The Johari Window
This is a condensed explanation of the Johari Window Model page.
The Johari Window, developed by Luft and Ingham (1995), is a model used to assess the level of communication and awareness within a team. The diagram shows four boxes and the size of each box acts as a measure for each variable inside it (the variables are open, blind, hidden and unknown). The idea of the model is to highlight areas that may be reducing cooperation and awareness and initiate ways of improving this.
Open – This area corresponds to information about the individual that is open to the public and the individual is aware of. This is known as the ‘public self’ and an example may be that the individual has strong technical knowledge.
Blind – This area corresponds to information that other team members are aware of but the individual does not know. Intuitively this may seem unusual, however many habits and traits may be picked up on by team members, without the individual realising they are doing it.
Hidden – This area corresponds to the ‘private self’. This is information that the individual is aware of but the rest of the team are not. This may be because the individual is choosing to keep it to themselves or simply because it has not come up.
Unknown – This area corresponds to information that the individual and the team are not aware of. This could be in the form of memories or potential, for example.
The model is not static. Various methods can be used to enhance the areas in the model in order to improve levels of communication, awareness and transparency amongst the group.

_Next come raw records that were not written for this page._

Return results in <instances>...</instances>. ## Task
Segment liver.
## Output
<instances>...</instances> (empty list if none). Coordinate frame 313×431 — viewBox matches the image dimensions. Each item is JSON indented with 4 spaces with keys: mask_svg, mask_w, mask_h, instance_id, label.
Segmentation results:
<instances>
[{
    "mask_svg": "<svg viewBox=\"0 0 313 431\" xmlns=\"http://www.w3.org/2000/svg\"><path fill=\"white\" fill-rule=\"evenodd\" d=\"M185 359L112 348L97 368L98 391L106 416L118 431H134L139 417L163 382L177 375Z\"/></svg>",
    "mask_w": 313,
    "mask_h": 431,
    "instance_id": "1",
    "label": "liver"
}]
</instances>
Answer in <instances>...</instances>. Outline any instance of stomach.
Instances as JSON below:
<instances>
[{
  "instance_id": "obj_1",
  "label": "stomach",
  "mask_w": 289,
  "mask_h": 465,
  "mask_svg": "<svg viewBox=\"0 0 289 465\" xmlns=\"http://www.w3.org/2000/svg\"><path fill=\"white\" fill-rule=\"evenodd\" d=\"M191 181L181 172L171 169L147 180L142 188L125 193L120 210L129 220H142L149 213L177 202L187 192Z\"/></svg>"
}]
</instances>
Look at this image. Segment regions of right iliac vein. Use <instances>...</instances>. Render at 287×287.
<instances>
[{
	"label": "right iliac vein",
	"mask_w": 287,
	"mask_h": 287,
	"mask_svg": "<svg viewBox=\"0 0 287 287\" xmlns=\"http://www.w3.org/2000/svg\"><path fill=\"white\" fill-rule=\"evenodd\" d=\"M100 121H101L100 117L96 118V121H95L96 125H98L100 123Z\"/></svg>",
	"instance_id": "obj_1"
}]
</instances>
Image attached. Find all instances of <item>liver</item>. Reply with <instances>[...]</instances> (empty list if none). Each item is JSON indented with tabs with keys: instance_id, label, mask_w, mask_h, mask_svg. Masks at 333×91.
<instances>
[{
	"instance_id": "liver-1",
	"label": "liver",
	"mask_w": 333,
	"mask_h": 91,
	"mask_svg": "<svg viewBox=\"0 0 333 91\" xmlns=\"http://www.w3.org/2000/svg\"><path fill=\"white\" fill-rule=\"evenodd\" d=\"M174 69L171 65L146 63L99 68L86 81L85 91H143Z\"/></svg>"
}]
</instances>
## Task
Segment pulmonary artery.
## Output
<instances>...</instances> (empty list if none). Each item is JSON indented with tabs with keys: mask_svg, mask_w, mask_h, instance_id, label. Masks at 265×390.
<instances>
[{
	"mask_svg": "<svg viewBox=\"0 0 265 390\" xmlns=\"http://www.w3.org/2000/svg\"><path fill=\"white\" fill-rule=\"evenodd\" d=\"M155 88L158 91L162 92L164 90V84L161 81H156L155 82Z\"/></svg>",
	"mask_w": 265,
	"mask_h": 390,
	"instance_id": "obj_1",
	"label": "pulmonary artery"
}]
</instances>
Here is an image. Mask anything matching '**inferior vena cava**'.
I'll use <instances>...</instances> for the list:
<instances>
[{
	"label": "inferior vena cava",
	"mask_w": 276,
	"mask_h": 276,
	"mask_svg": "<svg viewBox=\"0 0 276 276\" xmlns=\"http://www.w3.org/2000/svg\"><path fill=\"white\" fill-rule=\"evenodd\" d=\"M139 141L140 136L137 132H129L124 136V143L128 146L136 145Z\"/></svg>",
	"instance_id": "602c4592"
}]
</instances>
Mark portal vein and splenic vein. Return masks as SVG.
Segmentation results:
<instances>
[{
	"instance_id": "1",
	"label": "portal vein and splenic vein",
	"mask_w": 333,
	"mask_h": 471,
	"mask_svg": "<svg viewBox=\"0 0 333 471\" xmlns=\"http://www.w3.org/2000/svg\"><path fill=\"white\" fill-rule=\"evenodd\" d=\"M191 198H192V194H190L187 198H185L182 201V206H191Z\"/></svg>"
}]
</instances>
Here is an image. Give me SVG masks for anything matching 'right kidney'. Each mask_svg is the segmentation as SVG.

An example of this could be a feedback session, where every individual in the group is given feedback for their past performance. This would increase the ‘open’ area of the model and reduce the ‘blind’ area, as the individual understands more about their output. The diagram below demonstrates how the model would change as this occurs. You will notice the ‘hidden’ area has also increased. This will be determined by whether the individual has chosen to share their feedback with the rest of the group, in this example they have not.
The size and shape of each area is dependent on the amount of information shared and the ratio of giving feedback to soliciting feedback. The aim is to increase each person’s open area as much as possible in order to create an environment where every member of the team is aware of each other’s thoughts and processes. This ultimately maximises the effectiveness of the team as a unit.
Luft, J. and Ingham, H. (1955). The Johari window, a graphic model of interpersonal awareness. Proceedings of the western training laboratory in group development. Los Angeles: University of California, Los Angeles.